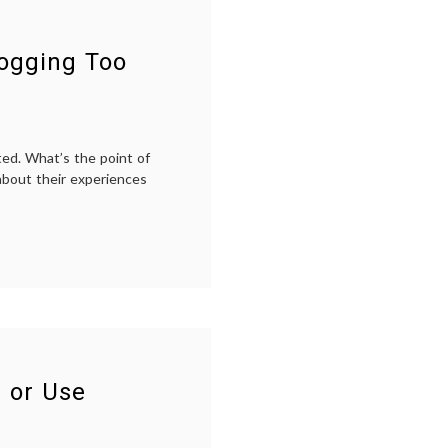
logging Too
ted. What’s the point of
about their experiences
 or Use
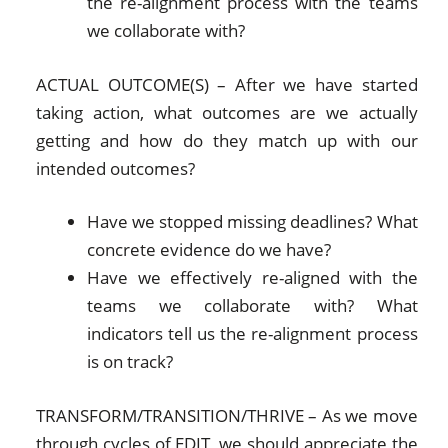
the re-alignment process with the teams
we collaborate with?
ACTUAL OUTCOME(S) – After we have started
taking action, what outcomes are we actually
getting and how do they match up with our
intended outcomes?
Have we stopped missing deadlines? What
concrete evidence do we have?
Have we effectively re-aligned with the
teams we collaborate with? What
indicators tell us the re-alignment process
is on track?
TRANSFORM/TRANSITION/THRIVE – As we move
through cycles of EDIT, we should appreciate the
● ● ●
In the records, find every line that has the string "outcomes" and copy it.

SOLUTION TO THIS PROBLEM
taking action, what outcomes are we actually
intended outcomes?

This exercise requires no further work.